<<<<
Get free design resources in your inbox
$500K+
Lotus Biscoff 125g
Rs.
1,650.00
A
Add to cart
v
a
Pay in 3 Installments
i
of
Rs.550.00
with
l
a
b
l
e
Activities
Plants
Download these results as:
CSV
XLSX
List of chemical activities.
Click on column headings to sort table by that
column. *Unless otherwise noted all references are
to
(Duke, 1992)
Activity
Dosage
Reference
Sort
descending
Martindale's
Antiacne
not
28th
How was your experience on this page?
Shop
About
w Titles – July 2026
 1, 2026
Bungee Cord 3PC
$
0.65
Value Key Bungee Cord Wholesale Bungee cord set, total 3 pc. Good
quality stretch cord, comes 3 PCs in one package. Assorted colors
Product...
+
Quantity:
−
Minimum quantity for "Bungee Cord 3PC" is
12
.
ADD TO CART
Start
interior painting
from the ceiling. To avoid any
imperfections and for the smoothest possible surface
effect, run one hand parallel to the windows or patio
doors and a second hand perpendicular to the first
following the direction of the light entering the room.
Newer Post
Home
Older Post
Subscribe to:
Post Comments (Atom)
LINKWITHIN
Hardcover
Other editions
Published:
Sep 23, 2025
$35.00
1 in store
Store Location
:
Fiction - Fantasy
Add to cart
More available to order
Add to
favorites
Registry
>>>>
*Aim of the task*:
Please return every line from the beginning of the items through the line containing "Click on column", inclusive, reproducing each one verbatim.

*Answer to the problem*:
Get free design resources in your inbox
$500K+
Lotus Biscoff 125g
Rs.
1,650.00
A
Add to cart
v
a
Pay in 3 Installments
i
of
Rs.550.00
with
l
a
b
l
e
Activities
Plants
Download these results as:
CSV
XLSX
List of chemical activities.
Click on column headings to sort table by that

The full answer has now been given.